Seafood Innovation After The BP Spill – Louisiana Eats – It’s New Orleans
On this week’s Louisiana Eats, we’re remembering the devastation of the BP oil spill, which took place five years ago this week. Six weeks after the spill, we produced our very first episode of Louisiana Eats, and there was no way we could ignore the disaster that was unfolding in the Gulf.
We interviewed Chef Frank Brigtsen on that first show, who shared some very personal thoughts on what the spill might mean for his friends in the Louisiana seafood industry, for his own business – Brigtsen’s Restaurant – and for him personally as a chef and Louisiana native. Chef Frank returns this week with the good news of the recovery he has personally observed. He also talks about the new dishes he created when Gulf seafood was scarce that continue to inform his menu today.
Next, we hear seafood specialist Dr.
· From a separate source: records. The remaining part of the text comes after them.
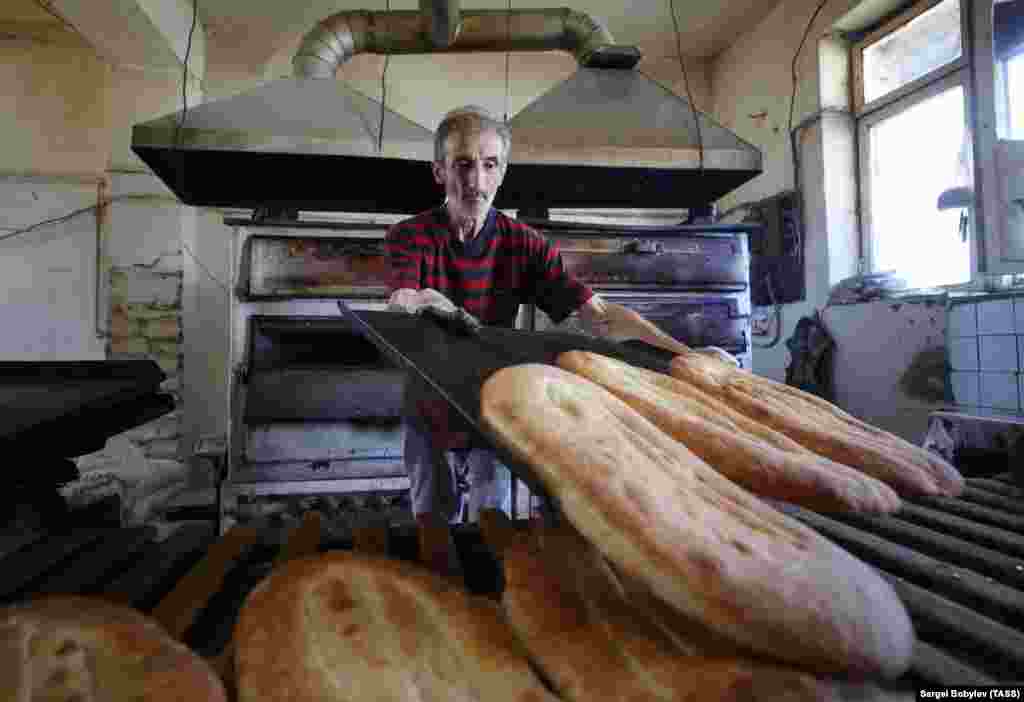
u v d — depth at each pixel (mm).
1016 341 1773
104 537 704
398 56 3814
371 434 2068
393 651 429
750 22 3725
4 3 3080
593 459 436
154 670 387
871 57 3072
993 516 630
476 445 1458
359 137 2059
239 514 1998
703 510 425
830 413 749
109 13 2770
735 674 337
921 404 2432
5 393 854
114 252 3191
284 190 2463
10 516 745
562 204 2717
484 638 449
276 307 2057
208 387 3379
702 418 647
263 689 383
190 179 2314
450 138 1318
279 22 3473
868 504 507
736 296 2260
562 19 2674
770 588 343
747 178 2332
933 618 440
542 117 2283
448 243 1420
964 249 2539
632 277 2176
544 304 1503
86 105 3320
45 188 3258
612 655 394
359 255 2076
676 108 2420
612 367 743
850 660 324
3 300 3242
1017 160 2260
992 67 2332
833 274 3104
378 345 829
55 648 406
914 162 2822
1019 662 385
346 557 554
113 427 958
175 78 3270
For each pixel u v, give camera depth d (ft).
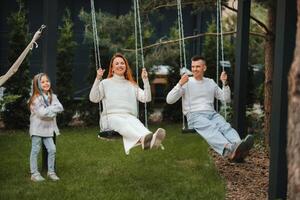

Jon Bell’s speculations about the future of the Louisiana oysters in 2010. Then, Rusty Gaude of LSU’s Louisiana Sea Grant program brings us up to date on the reality of the Gulf fisheries and the innovations and new practices that have been put into place over the last few years.
Finally, we sit down with Chef Darin Nesbit, Executive Chef of Dickie Brennan’s Bourbon House and shrimper Lance Nacio, one of Louisiana’s most innovative fishermen, to hear about their collaborative effort to turn Lance’s bycatch – something frequently referred to as “trash fish” – into treasure on the plates of the Bourbon House.
Tired of gloom and doom about the spill? It’s all happy talk, all the time, as we commemorate the five-year anniversary of the BP oil spill.